Body Weight: The more you weigh the more effort you will need to expend to propel yourself forward. Of course muscle is better than fat, but even muscle weight will slow you down. Imagine a professional cyclist having the chest of a bodybuilder. Not only will it not help him, it will hinder him, especially when going uphill. So, in cycling, a lower weight is beneficial, as long as you have the leg muscles you need to ride efficiently.

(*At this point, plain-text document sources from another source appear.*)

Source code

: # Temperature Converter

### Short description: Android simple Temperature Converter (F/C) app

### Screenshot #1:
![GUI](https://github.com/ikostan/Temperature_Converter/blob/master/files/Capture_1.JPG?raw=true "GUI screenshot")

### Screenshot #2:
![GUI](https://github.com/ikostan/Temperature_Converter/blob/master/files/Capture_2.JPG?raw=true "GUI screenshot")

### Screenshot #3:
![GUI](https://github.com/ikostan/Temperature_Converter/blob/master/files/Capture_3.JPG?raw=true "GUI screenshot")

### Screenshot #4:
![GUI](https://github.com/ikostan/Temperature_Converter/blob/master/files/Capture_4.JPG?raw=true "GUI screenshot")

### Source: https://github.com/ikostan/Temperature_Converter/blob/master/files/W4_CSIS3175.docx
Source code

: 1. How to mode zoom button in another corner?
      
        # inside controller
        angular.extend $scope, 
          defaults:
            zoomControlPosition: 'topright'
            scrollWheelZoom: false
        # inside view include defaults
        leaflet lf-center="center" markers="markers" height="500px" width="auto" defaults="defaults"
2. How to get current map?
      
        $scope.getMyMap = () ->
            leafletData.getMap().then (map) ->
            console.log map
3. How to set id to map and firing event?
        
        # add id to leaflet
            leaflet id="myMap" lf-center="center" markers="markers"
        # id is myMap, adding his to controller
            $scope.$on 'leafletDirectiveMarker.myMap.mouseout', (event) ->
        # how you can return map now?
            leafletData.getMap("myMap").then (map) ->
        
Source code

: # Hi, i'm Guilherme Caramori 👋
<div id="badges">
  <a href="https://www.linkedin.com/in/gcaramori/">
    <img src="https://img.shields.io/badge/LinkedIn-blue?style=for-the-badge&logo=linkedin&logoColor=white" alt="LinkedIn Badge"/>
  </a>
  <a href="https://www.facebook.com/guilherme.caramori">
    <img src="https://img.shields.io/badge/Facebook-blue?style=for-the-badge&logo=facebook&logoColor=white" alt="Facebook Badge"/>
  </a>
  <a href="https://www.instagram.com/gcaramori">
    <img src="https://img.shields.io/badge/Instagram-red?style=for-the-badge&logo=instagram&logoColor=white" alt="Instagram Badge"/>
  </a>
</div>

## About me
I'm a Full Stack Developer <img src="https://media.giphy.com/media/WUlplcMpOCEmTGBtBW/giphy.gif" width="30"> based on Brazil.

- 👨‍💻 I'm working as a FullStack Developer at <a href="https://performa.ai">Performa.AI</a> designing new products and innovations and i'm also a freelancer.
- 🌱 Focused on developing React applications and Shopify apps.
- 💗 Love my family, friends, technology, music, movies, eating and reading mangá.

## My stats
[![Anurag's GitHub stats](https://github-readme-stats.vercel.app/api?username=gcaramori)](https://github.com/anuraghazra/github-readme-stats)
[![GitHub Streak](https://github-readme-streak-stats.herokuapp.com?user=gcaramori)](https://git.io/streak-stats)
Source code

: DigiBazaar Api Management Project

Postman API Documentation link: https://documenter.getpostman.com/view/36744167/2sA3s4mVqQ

Central Fatigue: This is a topic not many people know about, and there isn't a lot of research on it either. Essentially, your body is designed to protect itself from the sometimes stupid things you make it do. So, when you go for a ride and you start to reach the 100km mark your body starts to wonder what the heck you're doing. After a while longer it starts to worry and it will do what it can to make you stop. Even though your muscles are functioning just fine, you are hydrated, you have been eating, and there is minimal lactic acid, for some reason you will start to want to stop. The longer you ride, the more you will want to stop. The good thing is, with experience, you can train your mind to accept more punishment. I recall the first time, many years ago, that I rode 50 km. It was hard, but it was central fatigue not physiological fatigue. After breaking the 50 km barrier it was much easier to break it again and again, mentally. Slowly, as I broke more distance barriers, each one became easier and easier.
So there you have it. As I wrote from the beginning, not all of these factors are under your direct control. But of those that are, you now have your homework!